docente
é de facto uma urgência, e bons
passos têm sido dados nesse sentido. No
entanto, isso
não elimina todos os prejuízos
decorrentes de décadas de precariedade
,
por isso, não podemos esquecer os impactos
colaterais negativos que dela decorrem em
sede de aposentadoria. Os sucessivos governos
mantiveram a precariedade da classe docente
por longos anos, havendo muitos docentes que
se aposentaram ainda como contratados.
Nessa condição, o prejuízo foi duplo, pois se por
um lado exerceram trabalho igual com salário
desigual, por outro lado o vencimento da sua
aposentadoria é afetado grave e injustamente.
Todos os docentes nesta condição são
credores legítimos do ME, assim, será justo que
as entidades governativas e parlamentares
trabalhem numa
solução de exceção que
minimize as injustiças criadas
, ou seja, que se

§ **TASK STATEMENT**
Having looked over the entries above, reproduce all of them exactly.

§ **SOLUTION FOR THIS TASK**
docente
é de facto uma urgência, e bons
passos têm sido dados nesse sentido. No
entanto, isso
não elimina todos os prejuízos
decorrentes de décadas de precariedade
,
por isso, não podemos esquecer os impactos
colaterais negativos que dela decorrem em
sede de aposentadoria. Os sucessivos governos
mantiveram a precariedade da classe docente
por longos anos, havendo muitos docentes que
se aposentaram ainda como contratados.
Nessa condição, o prejuízo foi duplo, pois se por
um lado exerceram trabalho igual com salário
desigual, por outro lado o vencimento da sua
aposentadoria é afetado grave e injustamente.
Todos os docentes nesta condição são
credores legítimos do ME, assim, será justo que
as entidades governativas e parlamentares
trabalhem numa
solução de exceção que
minimize as injustiças criadas
, ou seja, que se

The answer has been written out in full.